Violent protests and looming ban on Turkey's main Kurdish party are threatening to derail efforts to bring the country's long-running Kurdish conflict to a peaceful end.
Turkey losing hope for end to Kurdish conflict
ISTANBUL // An eruption of violent street protests, the death of seven soldiers yesterday in the north, and a looming ban on Turkey's main Kurdish party are threatening to derail efforts to bring the country's long-running Kurdish conflict to a peaceful end.
Only a few weeks ago, politicians in Ankara said there was a chance to end Turkey's bloodiest conflict within a few months. Now, this aim seems hopelessly optimistic as tensions escalate. A leading Kurdish politician declared that the government's initiative to solve the Kurdish question was "over". The constitutional court in Ankara is today scheduled to start detailed deliberations about whether or not to ban the Party for a Democratic Society, or DTP, which sees itself as representing Turkey's 12 million Kurds.
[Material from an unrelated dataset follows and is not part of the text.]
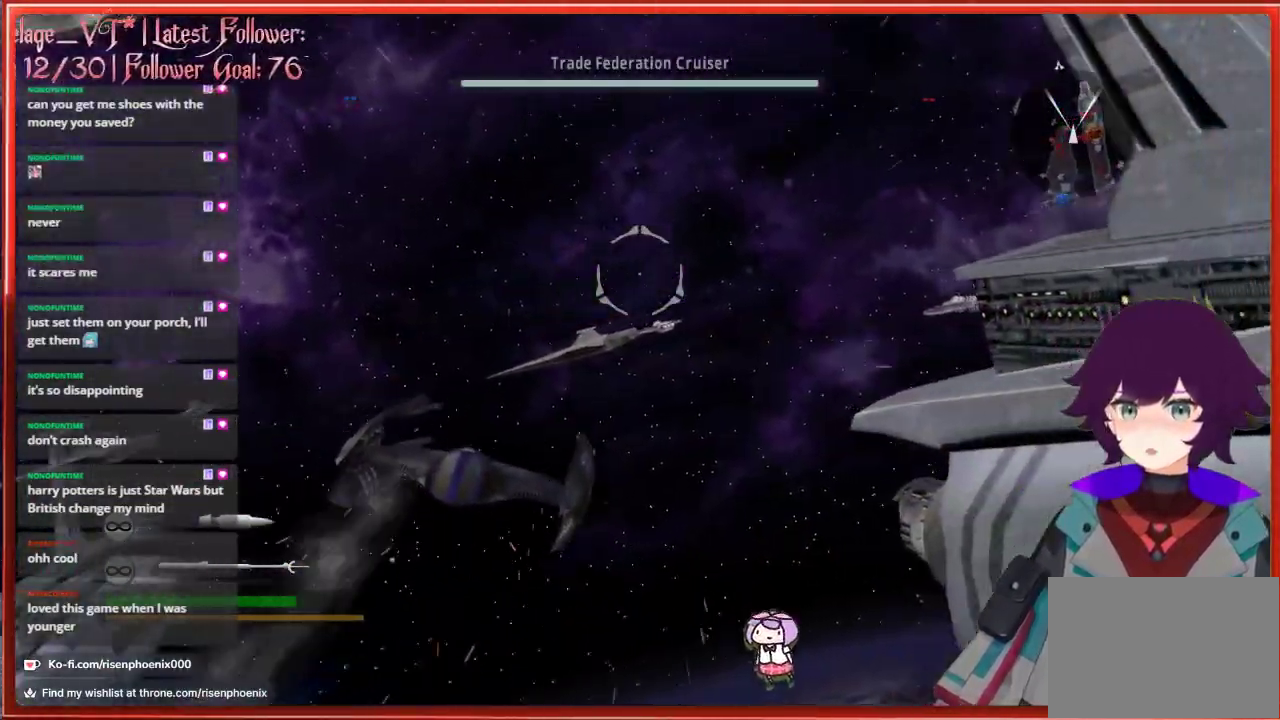
{"buttons": [], "left_stick": "right", "right_stick": "up", "events": []}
A court rapporteur has recommended shutting down the party, in a file prepared for the 11 judges, press reports say. At least seven judges have to support a ban for it to take effect. It is not clear when a verdict may be expected.
Many observers expect the court to dissolve the party, which refuses to distance itself from the Kurdistan Workers' Party. The PKK has been fighting Ankara since 1984 in a war for Kurdish autonomy that has cost more than 40,000 lives. In the trial, the DTP, which has 21 deputies in parliament in Ankara, is accused of being a front organisation of the PKK, which itself is regarded as a terrorist organisation by Ankara and the West.
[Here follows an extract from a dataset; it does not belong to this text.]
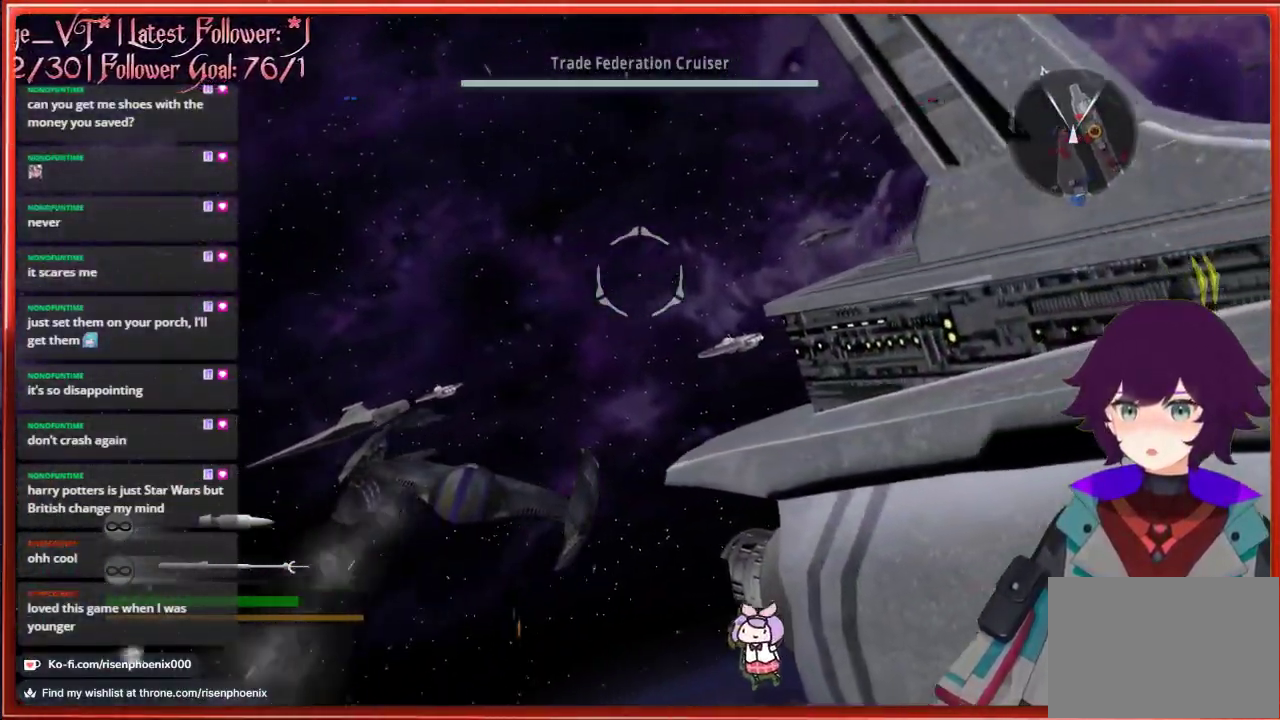
{"buttons": [], "left_stick": "down", "right_stick": "up", "events": [[117, "left_stick", "down-right"], [383, "left_stick", "down"]]}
The start of the critical phase of the DTP trial coincides with an escalation of violence, mainly in the Kurdish region in Anatolia, but also in Istanbul and Izmir. The seven soldiers were on patrol in a mountainous area of Tokat province when they came under fire from militants, the governor told Anatolia news agency. Last weekend, a 23-year-old student was killed by a bullet to his back during street protests that erupted after a DTP rally in Diyarbakir. Protesters had thrown stones and Molotov cocktails and set off fireworks, while police used tear gas and water cannons to disperse the crowds. A reporter said he heard shots of live ammunition.
The demonstrations were triggered by reports that prison conditions for Abdullah Ocalan, the PKK founder and leader who has been jailed since 1999, have worsened since his transfer into a new cell block on the prison island of Imrali near Istanbul. Ocalan told his lawyers his new cell measured only 6.5 square metres and that he found it hard to get fresh air. He said it was "like being at the bottom of a well".
Ankara denied Ocalan's accusations. The justice ministry said his cell measured 11.81 sq m and that Ocalan was allowed to play table tennis with other inmates who were brought to Imrali to end his solitary confinement after complaints by the Council of Europe. While tens of thousands of DTP supporters took to the streets, there were also acts of anti-Kurdish violence. Unknown assailants opened fire on party members in a DTP building in Istanbul and attacked a building in Izmir with Molotov cocktails. No one was hurt in either attack. Tensions were further heightened after the death of a 17-year-old girl, badly burnt in an arson attack on a bus in Istanbul blamed on PKK supporters last month.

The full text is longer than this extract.